WORK ORDER: Scan the entries for lines containing the string "held". Reply with how many there are, and nothing else.

━━━━━━━━━━━━━━━━━━━━

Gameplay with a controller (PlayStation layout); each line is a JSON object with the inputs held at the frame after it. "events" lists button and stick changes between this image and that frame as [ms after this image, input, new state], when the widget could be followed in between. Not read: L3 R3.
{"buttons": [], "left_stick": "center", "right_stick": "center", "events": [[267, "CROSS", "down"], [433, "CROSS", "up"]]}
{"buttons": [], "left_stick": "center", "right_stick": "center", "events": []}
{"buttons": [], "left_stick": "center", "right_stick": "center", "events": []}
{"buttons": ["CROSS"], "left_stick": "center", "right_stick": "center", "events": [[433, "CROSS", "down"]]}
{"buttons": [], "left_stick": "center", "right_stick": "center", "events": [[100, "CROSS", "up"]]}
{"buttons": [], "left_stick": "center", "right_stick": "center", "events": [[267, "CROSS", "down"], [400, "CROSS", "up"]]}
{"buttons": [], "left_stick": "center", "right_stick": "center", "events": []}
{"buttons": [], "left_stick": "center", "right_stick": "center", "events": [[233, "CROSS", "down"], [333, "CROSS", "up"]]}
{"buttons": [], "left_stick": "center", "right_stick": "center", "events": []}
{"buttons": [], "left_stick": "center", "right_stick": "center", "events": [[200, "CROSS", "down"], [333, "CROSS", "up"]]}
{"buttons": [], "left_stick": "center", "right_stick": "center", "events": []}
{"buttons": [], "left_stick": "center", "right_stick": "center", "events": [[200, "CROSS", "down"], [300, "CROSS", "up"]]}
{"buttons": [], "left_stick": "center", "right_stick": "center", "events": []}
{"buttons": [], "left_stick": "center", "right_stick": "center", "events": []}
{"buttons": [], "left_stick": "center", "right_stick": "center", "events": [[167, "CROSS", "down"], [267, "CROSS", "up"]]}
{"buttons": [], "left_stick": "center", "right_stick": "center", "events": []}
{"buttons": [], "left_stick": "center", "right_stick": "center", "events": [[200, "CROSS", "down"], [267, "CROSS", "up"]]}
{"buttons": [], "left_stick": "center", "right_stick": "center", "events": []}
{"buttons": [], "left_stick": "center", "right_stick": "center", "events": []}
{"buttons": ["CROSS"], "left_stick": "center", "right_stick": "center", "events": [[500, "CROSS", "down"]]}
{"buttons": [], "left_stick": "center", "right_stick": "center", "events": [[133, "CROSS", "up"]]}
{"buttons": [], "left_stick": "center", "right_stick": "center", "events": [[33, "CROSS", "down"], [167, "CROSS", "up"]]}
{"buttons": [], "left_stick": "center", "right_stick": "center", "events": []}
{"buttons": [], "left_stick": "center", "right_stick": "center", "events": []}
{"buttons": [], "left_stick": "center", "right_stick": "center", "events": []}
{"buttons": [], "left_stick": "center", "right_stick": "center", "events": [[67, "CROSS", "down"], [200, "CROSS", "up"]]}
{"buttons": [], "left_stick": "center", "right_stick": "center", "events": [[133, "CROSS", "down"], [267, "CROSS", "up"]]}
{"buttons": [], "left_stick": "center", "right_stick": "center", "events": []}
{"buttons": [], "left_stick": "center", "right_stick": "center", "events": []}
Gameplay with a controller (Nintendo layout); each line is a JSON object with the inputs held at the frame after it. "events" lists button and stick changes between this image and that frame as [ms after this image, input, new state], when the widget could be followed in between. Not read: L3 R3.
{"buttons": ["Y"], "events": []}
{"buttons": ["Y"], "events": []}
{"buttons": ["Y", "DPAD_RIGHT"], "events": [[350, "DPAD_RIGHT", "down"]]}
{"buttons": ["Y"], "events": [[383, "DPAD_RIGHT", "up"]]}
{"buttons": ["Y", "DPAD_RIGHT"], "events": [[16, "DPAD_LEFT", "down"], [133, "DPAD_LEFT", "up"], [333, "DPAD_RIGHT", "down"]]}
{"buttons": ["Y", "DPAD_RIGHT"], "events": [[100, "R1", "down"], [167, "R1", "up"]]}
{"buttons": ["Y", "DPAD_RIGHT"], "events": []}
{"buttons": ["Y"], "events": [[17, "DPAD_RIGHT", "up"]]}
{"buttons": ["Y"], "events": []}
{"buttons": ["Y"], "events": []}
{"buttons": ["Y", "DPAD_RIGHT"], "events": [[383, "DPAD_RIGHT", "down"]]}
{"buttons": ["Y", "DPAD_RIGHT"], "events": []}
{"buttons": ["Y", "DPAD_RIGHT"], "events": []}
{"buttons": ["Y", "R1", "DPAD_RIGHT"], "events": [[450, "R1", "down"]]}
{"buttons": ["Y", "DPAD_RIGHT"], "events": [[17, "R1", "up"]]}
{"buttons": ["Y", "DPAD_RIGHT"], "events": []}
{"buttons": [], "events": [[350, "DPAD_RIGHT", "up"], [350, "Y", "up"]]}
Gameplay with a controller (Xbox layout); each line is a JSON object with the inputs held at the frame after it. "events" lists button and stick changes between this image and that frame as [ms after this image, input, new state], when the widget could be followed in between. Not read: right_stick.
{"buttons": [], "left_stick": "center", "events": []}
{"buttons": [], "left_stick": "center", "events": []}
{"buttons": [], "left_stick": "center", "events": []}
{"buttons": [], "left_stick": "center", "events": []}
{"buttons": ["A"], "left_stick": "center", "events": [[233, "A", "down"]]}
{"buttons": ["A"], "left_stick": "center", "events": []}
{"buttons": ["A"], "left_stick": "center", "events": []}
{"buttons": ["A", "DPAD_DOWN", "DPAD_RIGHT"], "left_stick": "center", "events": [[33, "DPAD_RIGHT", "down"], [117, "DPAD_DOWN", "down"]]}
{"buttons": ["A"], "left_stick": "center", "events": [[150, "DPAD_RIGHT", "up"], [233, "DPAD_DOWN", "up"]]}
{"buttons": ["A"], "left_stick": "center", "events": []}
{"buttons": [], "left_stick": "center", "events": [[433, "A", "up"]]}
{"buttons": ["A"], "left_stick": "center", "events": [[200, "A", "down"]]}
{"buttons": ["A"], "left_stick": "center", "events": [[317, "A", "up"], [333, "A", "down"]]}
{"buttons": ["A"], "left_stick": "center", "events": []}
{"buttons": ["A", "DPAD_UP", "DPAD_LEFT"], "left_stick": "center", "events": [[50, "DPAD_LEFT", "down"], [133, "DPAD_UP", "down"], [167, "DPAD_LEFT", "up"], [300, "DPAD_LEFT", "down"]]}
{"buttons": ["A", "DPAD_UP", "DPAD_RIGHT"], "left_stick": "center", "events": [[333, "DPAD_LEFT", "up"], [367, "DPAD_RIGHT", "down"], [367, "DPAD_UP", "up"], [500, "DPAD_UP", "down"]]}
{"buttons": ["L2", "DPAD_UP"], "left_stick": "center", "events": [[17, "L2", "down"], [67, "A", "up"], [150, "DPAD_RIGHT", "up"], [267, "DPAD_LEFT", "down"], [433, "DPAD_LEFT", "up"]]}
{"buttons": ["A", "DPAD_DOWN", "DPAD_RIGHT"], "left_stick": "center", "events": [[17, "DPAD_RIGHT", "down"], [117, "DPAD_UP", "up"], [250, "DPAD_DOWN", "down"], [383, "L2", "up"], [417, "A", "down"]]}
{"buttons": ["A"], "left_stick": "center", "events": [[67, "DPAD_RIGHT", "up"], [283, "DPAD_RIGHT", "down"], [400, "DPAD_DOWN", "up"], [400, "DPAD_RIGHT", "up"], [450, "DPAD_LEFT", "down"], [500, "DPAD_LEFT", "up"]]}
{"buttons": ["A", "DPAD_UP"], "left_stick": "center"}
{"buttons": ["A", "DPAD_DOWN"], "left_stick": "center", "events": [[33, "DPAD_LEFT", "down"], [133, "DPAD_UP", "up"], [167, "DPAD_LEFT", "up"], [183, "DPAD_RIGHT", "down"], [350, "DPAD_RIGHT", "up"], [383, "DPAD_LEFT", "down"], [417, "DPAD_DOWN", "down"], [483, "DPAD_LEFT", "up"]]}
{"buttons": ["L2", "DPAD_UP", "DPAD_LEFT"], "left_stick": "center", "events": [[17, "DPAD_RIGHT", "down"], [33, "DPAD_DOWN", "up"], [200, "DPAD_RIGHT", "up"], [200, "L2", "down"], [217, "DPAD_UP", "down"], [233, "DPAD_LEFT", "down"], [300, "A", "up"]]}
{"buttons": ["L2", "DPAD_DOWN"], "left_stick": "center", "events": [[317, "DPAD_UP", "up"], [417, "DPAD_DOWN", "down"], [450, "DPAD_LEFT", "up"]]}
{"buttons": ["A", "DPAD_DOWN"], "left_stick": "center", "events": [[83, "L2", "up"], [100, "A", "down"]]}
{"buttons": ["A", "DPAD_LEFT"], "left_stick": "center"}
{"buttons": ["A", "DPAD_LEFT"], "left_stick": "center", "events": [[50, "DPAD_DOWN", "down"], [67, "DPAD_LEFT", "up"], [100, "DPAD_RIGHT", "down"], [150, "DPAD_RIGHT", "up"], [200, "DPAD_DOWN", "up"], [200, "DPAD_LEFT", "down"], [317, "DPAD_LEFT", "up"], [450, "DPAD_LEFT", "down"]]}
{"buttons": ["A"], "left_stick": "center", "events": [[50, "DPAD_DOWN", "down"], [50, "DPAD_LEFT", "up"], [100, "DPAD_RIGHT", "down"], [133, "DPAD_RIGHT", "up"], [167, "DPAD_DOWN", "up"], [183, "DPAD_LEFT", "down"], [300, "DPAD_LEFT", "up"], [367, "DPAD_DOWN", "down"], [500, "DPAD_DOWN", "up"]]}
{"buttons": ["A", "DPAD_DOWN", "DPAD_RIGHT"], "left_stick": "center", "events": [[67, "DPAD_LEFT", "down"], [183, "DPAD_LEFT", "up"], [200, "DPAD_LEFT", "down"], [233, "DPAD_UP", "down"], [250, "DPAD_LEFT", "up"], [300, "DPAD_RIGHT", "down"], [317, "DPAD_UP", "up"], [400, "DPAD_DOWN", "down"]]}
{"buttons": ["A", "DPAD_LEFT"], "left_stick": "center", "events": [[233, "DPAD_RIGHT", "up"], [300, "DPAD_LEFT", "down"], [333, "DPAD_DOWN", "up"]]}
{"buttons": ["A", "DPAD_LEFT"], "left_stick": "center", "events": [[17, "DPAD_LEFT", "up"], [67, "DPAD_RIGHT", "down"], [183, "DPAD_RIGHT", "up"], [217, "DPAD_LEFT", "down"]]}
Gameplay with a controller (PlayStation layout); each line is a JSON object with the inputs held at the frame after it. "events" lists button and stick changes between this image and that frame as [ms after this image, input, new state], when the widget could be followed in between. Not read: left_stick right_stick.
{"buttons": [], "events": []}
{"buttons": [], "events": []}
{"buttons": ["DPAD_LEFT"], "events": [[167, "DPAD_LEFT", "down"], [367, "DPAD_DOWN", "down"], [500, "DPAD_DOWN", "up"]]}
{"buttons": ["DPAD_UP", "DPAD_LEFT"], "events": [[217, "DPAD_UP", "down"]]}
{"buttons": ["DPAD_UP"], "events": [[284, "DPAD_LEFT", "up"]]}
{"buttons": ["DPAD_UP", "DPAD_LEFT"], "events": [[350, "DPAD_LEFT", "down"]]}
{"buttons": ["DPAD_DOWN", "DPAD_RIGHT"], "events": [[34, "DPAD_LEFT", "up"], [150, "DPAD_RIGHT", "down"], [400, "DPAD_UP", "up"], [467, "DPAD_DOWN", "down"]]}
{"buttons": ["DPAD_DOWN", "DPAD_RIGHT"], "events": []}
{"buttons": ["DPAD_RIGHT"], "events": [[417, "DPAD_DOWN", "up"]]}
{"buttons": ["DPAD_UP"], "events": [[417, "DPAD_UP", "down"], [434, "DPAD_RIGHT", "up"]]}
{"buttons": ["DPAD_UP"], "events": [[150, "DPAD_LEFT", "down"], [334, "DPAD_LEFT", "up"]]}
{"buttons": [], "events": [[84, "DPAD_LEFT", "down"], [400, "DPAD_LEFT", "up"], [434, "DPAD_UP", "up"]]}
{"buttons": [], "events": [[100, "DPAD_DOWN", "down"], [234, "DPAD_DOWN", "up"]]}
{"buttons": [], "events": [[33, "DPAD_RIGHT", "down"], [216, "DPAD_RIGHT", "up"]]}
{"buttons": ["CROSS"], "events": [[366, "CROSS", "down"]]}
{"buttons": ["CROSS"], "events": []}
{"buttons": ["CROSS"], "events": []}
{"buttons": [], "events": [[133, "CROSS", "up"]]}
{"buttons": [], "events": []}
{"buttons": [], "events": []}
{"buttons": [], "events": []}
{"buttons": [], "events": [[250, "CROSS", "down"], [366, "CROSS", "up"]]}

━━━━━━━━━━━━━━━━━━━━

ANSWER TO THE EXERCISE: 4